9) Vaanpa Nehirin: Lyrics:Perfection!! Composition: Great! Arrangement: Great! Motti Illowitz was getting a bit of a reputation as someone who only delivers solid fast songs like Yener and Bayis Neeman B’Yisroel. I guess Motti wanted us all to know he can compose a song that reaches deep into your soul and tugs your heartstrings along with the best of them. Motti does just that. This song while not being as crazy as some of Lipa’s other slow songs, is just what the doctor ordered after the heavy rock course the track before. The song uses beautiful lyrics from Friday Night Shabbos davening in the Kegavneh.

10) Vus Tut Der Vee/AKA Nu/AKA What hurts you? – Lyrics: Perfection!! Composition: Great! Arrangement Great! I feel for the people who do not have the ability to fully understand the Yiddish heavy songs. Lipa’s creativity and style shine in tracks where he speaks bluntly and openly. Translations can be found on Lipa’s new website.

11) Ayei: Lyrics: Great! Composition: Good Arrangement: Great! Composed by MBD. Who else can say MBD sang on their album, aside from Yeedle, anyone? MBD and Lipa are a great combo and although this song feels more like it fell off the back of the Kulam Ahuvim truck then made for the Meimka D’Lipa CD, thats fine with me.

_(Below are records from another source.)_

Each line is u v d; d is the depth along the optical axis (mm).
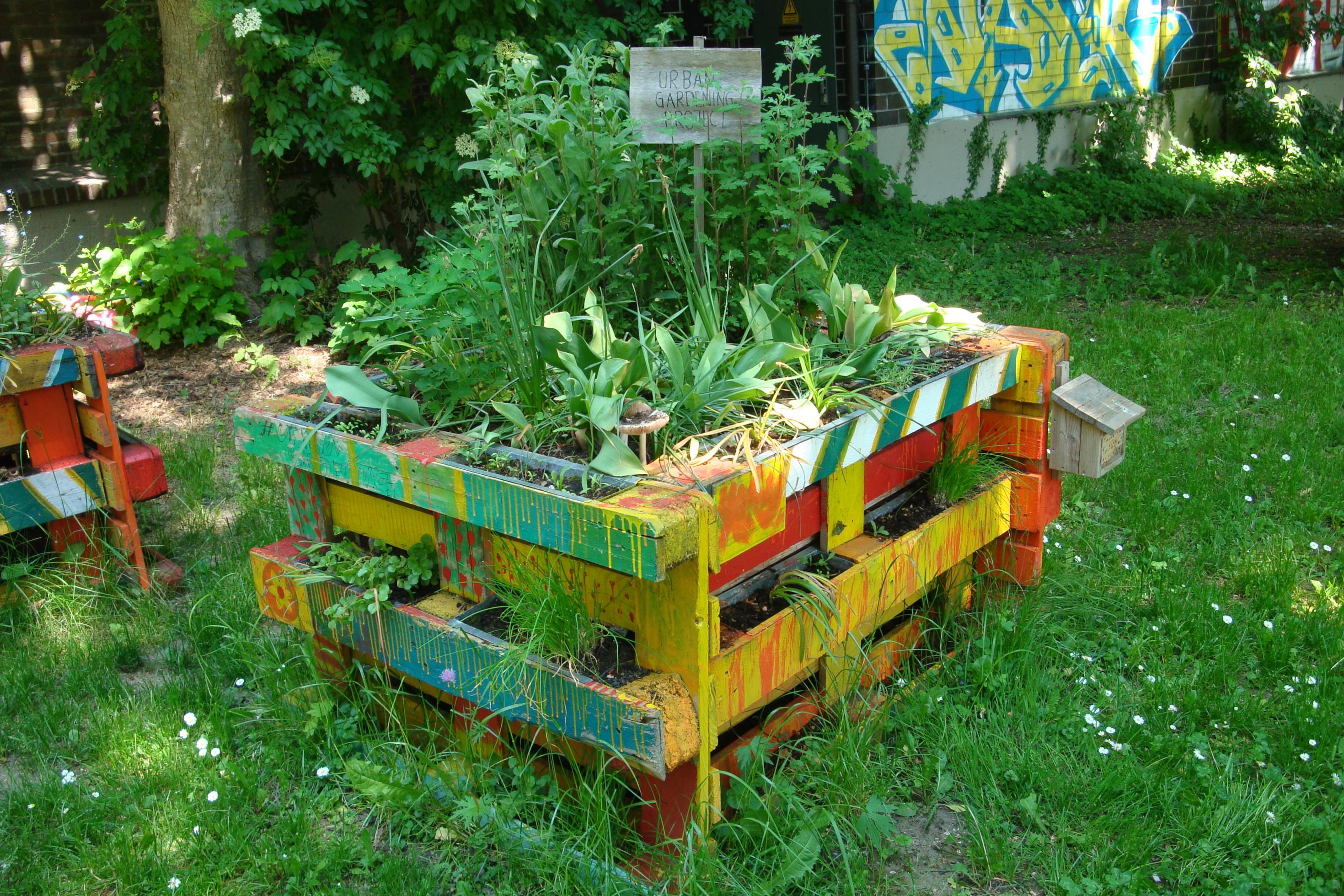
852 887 2445
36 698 3361
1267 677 3396
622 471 2406
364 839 2689
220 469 5164
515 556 2668
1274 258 9391
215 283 6691
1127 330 7164
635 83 3275
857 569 2912
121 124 8211
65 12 8492
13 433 3773
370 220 8297
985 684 3246
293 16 7094
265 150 6645
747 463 2508
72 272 7809
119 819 2818
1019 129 12727
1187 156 14445
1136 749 3037
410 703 3055
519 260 3221
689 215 3541
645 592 2422
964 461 3396
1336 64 17219
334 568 2918
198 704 3244
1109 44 13602
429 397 2965
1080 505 4527
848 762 2828
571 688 2424
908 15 11328
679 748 2348
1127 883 2535
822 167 3416
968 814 2816
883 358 3232
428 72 7844
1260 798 2791
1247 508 4496
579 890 2498
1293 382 5945
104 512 3986
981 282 8562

12) Chayim: Lyrics: Good. Composition: Good. Arrangement: Good. This song is classic Jewish music through and through. So if you don’t like Lamm/Laufer style arrangements then hit skip, but if that doesn’t bother you, stick around. On a CD with so much out of the box, I’m very happy to have a few “normal” tracks. The strings on this song are incredible and really give the song emotional depth. At the concert Lipa said they used a 13 piece string set and did it three times so it sounds like a 39 piece and it really sounds good.

13) A Git Vort: Lyrics: Perfection! Composition: Great! Arrangement: Great! This is possibly one of the best songs on the CD and again it’s the personality and lyrics that shine on this track. The message of this song, that every person loves a good word. As hurtful as a bad word can be, a good word can really make someones day. Lipa and Shauly Grossman is a winning combo!! It’s a song like this that puts Lipa at the front of the pack.

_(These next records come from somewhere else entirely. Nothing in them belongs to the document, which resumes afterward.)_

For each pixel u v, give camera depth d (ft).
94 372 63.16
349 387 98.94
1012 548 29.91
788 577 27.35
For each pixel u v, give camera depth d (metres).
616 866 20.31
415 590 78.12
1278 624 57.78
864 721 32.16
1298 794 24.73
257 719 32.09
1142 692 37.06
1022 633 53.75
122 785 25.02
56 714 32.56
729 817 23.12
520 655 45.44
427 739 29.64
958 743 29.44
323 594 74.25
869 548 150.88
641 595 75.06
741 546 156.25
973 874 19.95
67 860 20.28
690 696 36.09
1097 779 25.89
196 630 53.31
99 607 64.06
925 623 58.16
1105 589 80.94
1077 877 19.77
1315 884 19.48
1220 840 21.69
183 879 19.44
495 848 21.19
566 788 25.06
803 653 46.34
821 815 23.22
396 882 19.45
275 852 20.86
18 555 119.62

14) Hora – Yes!, Loshan Hora – No! Lyrics: Good. Composition: Great! Arrangement: Perfection!! What would a Jewish CD be without at least one solid Hora. Lipa said he made something for everyone and he meant it. It’s not my favorite song composition wise, but Lipa’s personality can’t be hidden, even in an average composition, and with a very very solid arrangement, this song ends up growing on your very fast. Extra love for Lipa’s rap session 2 minutes in. Again, this type of stuff is why Lipa is Lipa.

15) Achron Achron Chaviv: Lyrics: Perfection! Composition: Good. Arrangement: Perfection! Another perfect example of why Lipa is Lipa. composition wise there is not much happening in this song. But between the lyrics, Lipa’s vocals and style, and the out of this world arrangement, this song is easily one of the best, if not the best on the CD. This is a song you turn up your Bose headphones on full blast and just close your eyes and get lost in it’s beautiful sound.

16) English Version of Meimka Dlipa. Take above comments from Yiddish version of song and just repeat.

Final quick hits. Splash/Mayim, Mizmor Lesoda, Achron Achron, Ich Hab Gechapt, Git Vort, Ve’anpaha Ne’hirin & Vus Toot Dir Vee

My one and only criticism is that I think that Lipa is just so talented and creative sometimes he does need a person to keep it contained. There are some tracks where Lipa could use this, especially like I wrote previously on a song like Melech.

What else is there to say? This is for all those fans of Jewish Music that complain “it’s all the same”, “It’s boring, typical, predictable”, every song is just a basic melody to random pesukim”, that is everything this CD is not.

There is heart, passion, creativity, artistry, love, hope, and top notch quality. This is everything Jewish Music should be, with all its warts and flaws, and I for one hope to keep hearing this from Lipa for years and years to come.